EXERCISE PROMPT
Your task is to copy each line of the material below that includes "theoremstyle".

INPUT
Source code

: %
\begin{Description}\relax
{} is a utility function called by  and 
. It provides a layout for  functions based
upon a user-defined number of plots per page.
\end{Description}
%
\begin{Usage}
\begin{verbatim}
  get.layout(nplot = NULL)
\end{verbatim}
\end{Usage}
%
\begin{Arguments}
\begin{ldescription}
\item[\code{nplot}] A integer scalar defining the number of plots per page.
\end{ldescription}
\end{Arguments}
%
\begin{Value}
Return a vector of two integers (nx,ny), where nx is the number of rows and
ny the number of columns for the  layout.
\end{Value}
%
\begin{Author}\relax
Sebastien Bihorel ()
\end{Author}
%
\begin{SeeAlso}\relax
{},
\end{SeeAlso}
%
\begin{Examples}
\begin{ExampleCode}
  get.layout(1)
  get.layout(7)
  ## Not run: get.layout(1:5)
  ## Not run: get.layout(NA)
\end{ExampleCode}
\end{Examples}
...
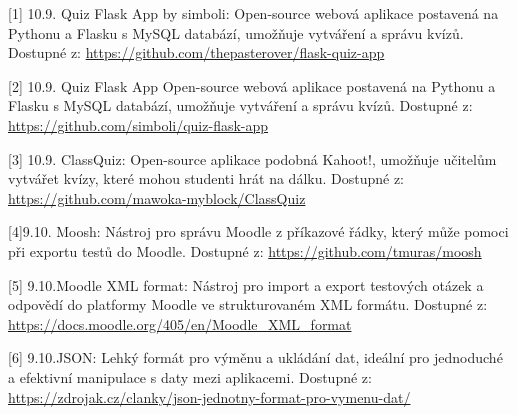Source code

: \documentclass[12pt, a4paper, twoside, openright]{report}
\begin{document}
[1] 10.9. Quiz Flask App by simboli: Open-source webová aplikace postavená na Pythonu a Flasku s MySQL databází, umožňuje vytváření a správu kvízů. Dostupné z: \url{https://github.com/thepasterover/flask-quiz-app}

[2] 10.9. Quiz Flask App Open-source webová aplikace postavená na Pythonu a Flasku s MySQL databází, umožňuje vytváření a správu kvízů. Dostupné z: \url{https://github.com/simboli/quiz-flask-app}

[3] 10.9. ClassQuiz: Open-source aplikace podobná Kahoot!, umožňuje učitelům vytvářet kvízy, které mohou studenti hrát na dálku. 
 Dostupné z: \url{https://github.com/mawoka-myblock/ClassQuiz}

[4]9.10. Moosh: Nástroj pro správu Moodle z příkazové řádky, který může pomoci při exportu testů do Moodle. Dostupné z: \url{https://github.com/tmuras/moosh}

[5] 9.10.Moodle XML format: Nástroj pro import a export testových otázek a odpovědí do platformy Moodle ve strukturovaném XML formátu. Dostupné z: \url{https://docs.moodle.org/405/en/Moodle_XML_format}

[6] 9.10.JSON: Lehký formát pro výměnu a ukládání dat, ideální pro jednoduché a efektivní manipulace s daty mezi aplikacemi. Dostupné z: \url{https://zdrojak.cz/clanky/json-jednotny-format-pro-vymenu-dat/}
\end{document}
==
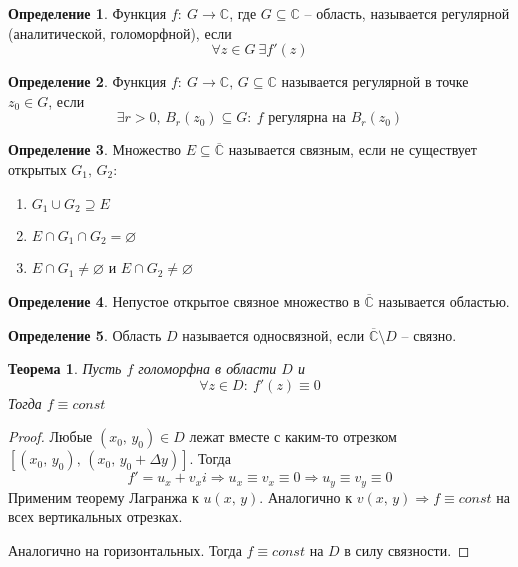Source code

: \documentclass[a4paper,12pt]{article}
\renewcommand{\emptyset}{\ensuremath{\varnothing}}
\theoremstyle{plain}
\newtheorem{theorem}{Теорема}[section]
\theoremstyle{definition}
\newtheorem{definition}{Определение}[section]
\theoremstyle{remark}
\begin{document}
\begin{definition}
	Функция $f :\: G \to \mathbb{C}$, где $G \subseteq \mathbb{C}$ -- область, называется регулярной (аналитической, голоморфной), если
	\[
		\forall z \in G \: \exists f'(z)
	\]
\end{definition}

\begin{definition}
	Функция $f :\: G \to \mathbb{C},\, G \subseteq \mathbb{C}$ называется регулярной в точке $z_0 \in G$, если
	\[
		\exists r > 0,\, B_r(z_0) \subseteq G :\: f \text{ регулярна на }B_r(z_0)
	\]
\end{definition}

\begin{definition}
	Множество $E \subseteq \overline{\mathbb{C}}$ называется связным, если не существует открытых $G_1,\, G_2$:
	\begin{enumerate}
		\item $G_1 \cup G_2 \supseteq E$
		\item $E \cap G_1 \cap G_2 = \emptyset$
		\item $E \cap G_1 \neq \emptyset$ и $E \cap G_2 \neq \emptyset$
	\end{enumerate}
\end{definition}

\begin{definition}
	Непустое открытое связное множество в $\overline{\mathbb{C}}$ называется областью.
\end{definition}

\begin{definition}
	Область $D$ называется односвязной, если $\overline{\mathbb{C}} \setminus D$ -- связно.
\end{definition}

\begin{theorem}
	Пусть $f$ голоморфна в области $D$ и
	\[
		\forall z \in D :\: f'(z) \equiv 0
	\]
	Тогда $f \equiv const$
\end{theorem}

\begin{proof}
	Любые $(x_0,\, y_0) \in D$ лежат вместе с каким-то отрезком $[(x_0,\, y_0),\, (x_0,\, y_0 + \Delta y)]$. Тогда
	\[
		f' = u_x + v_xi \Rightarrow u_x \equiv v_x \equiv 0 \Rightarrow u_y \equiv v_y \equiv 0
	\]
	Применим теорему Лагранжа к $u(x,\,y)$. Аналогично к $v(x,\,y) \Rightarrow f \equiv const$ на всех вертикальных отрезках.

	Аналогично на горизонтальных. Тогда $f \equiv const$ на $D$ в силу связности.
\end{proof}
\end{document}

ANSWER TO THIS EXERCISE
\theoremstyle{plain}
\theoremstyle{definition}
\theoremstyle{remark}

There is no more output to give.